[Begin]

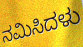
ನಮಿಸಿದಳು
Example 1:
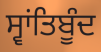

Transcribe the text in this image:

ਸ੍ਵਾਂਤਿਬੂੰਦ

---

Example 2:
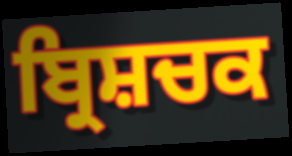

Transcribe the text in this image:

ਬ੍ਰਿਸ਼ਚਕ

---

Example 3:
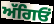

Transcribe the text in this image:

ਅੱਗਿਓਂ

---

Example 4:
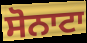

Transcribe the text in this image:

ਸੋਨਾਟਾ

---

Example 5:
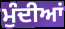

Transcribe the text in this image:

ਮੁੰਦੀਆਂ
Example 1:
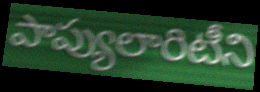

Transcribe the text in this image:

పాప్యులారిటీని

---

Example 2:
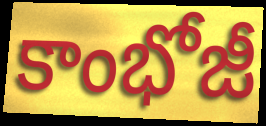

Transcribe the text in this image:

కాంభోజీ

[End]

## WHAT TO PRODUCE:
Find every line in the records above that contains the string "Example" and copy each one out. Case counts.

## EXERCISE OUTPUT:
Example 1:
Example 2:
Example 3:
Example 4:
Example 5:
Example 1:
Example 2:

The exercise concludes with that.